Listening to: Suck My Kiss - RHCP
Word of the Day: incontrovertible
So I woke up this morning to a tightness and burning in my lower chest. It was hard for me to breathe. This has happened once before, namely Thursday night, and it went away. I attributed this first incident to stress since we made a trip to Louisiana for a funeral and back in two days. It happened again this morning, and then went away, and then came back, and then went away, came back, went away, came back, and finally went away. It happened twice here at home before I decided to go to the hospital [after much gentle chiding from JD], once as we were getting ready and walking to the car, and once more as we got to the hospital. It seemed to get worse and worse each time the tightness began, the last two times I could barely breathe through the worst of it, and I threw up from the pain the last time at the hospital, right before we walked into the emergency room. I explained to lots of people what was going on, and so the doctor ordered chest x-rays and bloodwork done to check for inflamed or collapsed lungs or blood clots anywhere. After about an hour and a half or so, he came back and let me know that the x-rays and bloodwork were all normal and he didn't know what was going on. He told me to take Motrin for the rest of the day [which I'm not doing because I'm lame] and to go back if it happens again and is really really bad.
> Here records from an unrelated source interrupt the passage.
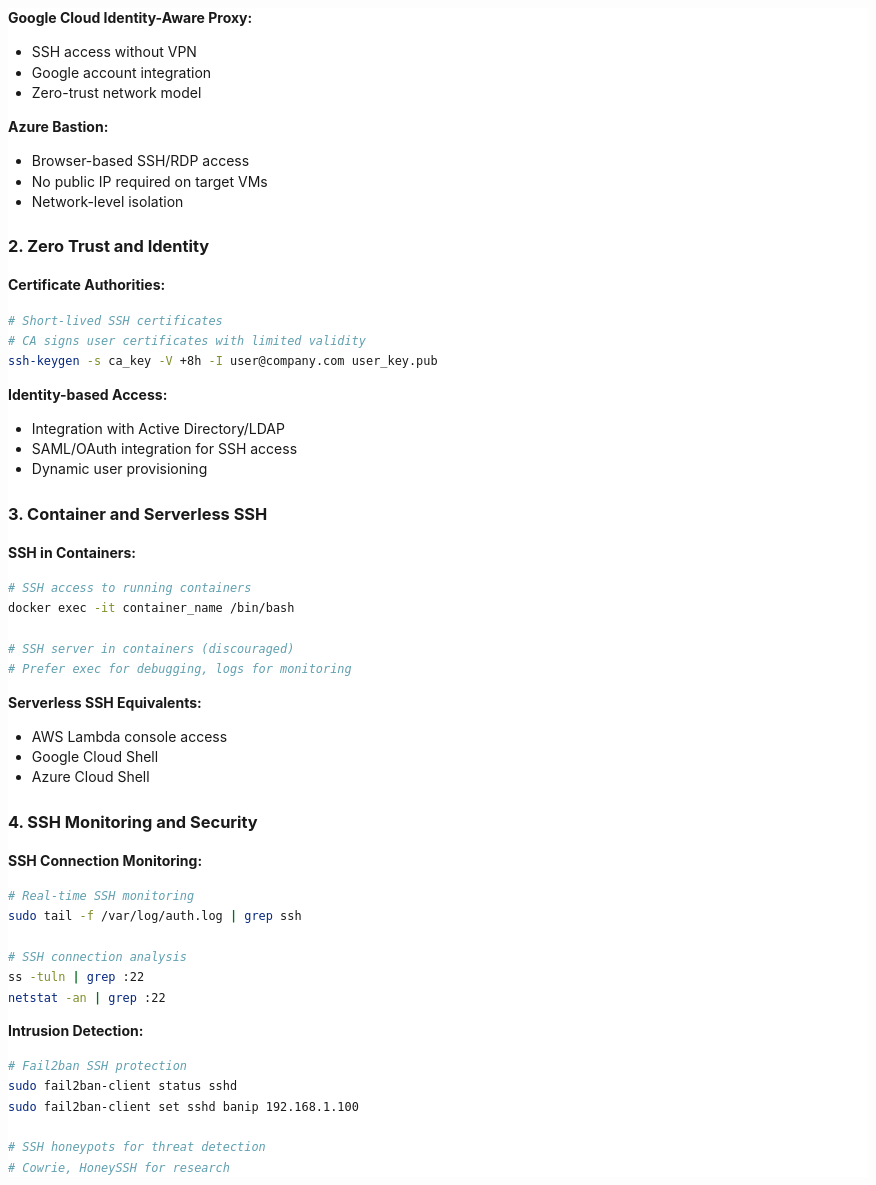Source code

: **Google Cloud Identity-Aware Proxy:**
- SSH access without VPN
- Google account integration
- Zero-trust network model

**Azure Bastion:**
- Browser-based SSH/RDP access
- No public IP required on target VMs
- Network-level isolation

### 2. Zero Trust and Identity

**Certificate Authorities:**
```bash
# Short-lived SSH certificates
# CA signs user certificates with limited validity
ssh-keygen -s ca_key -V +8h -I user@company.com user_key.pub
```

**Identity-based Access:**
- Integration with Active Directory/LDAP
- SAML/OAuth integration for SSH access
- Dynamic user provisioning

### 3. Container and Serverless SSH

**SSH in Containers:**
```bash
# SSH access to running containers
docker exec -it container_name /bin/bash

# SSH server in containers (discouraged)
# Prefer exec for debugging, logs for monitoring
```

**Serverless SSH Equivalents:**
- AWS Lambda console access
- Google Cloud Shell
- Azure Cloud Shell

### 4. SSH Monitoring and Security

**SSH Connection Monitoring:**
```bash
# Real-time SSH monitoring
sudo tail -f /var/log/auth.log | grep ssh

# SSH connection analysis
ss -tuln | grep :22
netstat -an | grep :22
```

**Intrusion Detection:**
```bash
# Fail2ban SSH protection
sudo fail2ban-client status sshd
sudo fail2ban-client set sshd banip 192.168.1.100

# SSH honeypots for threat detection
# Cowrie, HoneySSH for research
```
When it happened Thursday night, I thought I was having a heart attack. It went away and I didn't think of it again until this morning, when I thought I was dying. I really thought I was dying. That's partly why I decided to go to the hospital [and also partly because I didn't know when it was going to stop and it hurt like a moe]. I thought, for a fleeting moment, that I was having a heart attack on Thursday night. I knew I wasn't, but the thought crossed my mind. This morning I thought that somehow I had asthma and it all of a sudden reared its head and that my windpipe was just going to close and I was going to die. I even got myself far enough to think that I didn't have a will and what was going to happen to JD and Patrick if I did die. But then I thought, 'Ashley, you idiot, you have to calm down, or else you really might die.' And so I consciously made myself not think about me dying and was able to breathe as well as I could.
I have death on the mind. Apparently.
If I make it to this evening, we're watching Extreme Makeover: Home Edition, watching Uncle Dave Disney-fy a cancer ward in an Arizona hospital. I'm just proud that I remembered about it.
i hope it goes away, if it doesn't, definitely go back and get it checked out again. it might be nothing, but chest pains are serious stuff.